[DOCUMENT SECTION]
"""
We’re in the kitchen, my mother and I. My mother is crying, as I try to comfort her. My father, still at the dining room table, the outburst having left him spent and, I suspect, embarrassed, is trying to figure out what has happened. And perhaps more to the point: why it has happened again.
The set-up, you see, was always the same. The only question, really, was who was the victim? The person who needled and poked and did what she could to provoke a reaction – or the person who reacted, exploding in a truly frightening outburst of rage and frustration? Over the years, I began to doubt my first reaction, that of sympathy for my mother. I began to question what was really going on.
That scene, which recurred repeatedly through my childhood, sparked the questions that are at the center of my new psychological suspense, The Butterfly Trap. Who has power in a relationship? Who sets the boundaries, and who is allowed to break them? And what, ultimately, is the price each party pays?
"""
[THE TASK]
Please list every sentence in the passage above about the kitchen scene that ends with a question mark.

[DATA UNDER STUDY]
"""
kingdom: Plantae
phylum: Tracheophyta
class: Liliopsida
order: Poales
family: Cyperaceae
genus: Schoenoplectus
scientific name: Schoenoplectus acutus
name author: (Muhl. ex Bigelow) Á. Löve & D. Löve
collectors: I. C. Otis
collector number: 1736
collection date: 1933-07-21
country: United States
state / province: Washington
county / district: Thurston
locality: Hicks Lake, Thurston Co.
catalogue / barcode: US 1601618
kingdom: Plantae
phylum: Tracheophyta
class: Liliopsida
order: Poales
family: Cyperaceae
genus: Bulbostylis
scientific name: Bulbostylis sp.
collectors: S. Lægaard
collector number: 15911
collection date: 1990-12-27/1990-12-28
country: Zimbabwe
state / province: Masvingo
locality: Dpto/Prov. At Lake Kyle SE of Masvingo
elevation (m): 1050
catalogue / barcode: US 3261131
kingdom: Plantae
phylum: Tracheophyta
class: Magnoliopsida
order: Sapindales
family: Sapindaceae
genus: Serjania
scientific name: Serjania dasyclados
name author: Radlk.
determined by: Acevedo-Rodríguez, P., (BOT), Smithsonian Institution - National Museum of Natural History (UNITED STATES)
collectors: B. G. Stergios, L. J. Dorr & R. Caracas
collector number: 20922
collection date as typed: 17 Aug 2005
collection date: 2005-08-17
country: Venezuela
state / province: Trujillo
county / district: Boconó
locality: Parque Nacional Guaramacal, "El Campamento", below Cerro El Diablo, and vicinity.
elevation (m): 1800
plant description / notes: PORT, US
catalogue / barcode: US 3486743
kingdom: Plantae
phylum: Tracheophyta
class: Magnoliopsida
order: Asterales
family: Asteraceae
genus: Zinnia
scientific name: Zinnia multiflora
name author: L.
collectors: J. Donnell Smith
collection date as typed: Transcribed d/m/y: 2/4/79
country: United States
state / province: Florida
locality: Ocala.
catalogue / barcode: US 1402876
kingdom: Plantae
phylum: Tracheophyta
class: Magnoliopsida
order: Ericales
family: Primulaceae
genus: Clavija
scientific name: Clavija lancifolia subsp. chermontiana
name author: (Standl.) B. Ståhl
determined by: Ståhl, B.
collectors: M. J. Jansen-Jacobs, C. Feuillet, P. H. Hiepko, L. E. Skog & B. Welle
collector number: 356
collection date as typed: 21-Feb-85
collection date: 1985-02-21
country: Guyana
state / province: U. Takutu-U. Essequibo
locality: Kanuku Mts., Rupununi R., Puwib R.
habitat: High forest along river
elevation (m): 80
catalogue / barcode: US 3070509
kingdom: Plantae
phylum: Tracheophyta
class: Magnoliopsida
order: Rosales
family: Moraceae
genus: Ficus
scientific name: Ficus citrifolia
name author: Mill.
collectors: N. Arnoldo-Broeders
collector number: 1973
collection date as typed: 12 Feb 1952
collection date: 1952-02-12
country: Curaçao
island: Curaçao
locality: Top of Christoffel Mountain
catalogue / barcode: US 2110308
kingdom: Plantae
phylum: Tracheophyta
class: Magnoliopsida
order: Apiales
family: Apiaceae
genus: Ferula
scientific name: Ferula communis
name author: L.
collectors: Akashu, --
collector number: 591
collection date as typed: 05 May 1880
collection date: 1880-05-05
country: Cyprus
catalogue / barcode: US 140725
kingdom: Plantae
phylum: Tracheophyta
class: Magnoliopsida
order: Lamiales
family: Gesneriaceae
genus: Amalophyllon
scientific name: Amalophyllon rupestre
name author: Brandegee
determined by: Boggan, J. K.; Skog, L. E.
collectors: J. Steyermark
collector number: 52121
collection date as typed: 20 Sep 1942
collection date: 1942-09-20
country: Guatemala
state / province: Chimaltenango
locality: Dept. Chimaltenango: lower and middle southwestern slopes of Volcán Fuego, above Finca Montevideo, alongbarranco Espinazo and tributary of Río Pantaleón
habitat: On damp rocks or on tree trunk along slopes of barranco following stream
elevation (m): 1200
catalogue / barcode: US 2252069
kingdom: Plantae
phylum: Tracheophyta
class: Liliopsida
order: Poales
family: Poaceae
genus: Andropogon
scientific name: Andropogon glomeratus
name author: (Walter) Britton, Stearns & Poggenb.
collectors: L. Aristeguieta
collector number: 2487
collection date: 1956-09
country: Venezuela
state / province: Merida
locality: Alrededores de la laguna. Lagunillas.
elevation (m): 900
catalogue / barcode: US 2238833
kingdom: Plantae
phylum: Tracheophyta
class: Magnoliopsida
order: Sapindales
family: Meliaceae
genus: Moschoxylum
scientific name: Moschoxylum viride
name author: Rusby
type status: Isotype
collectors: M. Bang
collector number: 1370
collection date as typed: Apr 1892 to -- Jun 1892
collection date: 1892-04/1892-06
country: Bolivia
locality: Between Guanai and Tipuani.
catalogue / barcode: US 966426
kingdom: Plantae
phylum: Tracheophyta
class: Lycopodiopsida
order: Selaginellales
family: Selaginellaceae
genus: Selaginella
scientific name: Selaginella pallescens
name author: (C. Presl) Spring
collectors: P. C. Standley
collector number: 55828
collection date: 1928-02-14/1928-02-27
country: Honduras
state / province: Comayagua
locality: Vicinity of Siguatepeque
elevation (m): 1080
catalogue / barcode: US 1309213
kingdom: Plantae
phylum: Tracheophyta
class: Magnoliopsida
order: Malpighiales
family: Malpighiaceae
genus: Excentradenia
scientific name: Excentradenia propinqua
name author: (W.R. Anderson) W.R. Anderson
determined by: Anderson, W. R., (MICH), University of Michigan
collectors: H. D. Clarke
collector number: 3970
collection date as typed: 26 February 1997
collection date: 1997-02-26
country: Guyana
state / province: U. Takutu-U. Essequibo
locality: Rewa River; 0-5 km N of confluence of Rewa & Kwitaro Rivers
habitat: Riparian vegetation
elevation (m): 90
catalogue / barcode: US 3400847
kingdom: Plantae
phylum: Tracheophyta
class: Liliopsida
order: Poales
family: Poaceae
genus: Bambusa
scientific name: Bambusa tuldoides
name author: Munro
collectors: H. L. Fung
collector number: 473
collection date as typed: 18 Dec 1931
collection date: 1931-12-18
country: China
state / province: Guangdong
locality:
"""
[ANSWER AREA]
- The only question, really, was who was the victim?
- The person who needled and poked and did what she could to provoke a reaction – or the person who reacted, exploding in a truly frightening outburst of rage and frustration?
- Who has power in a relationship?
- Who sets the boundaries, and who is allowed to break them?
- And what, ultimately, is the price each party pays?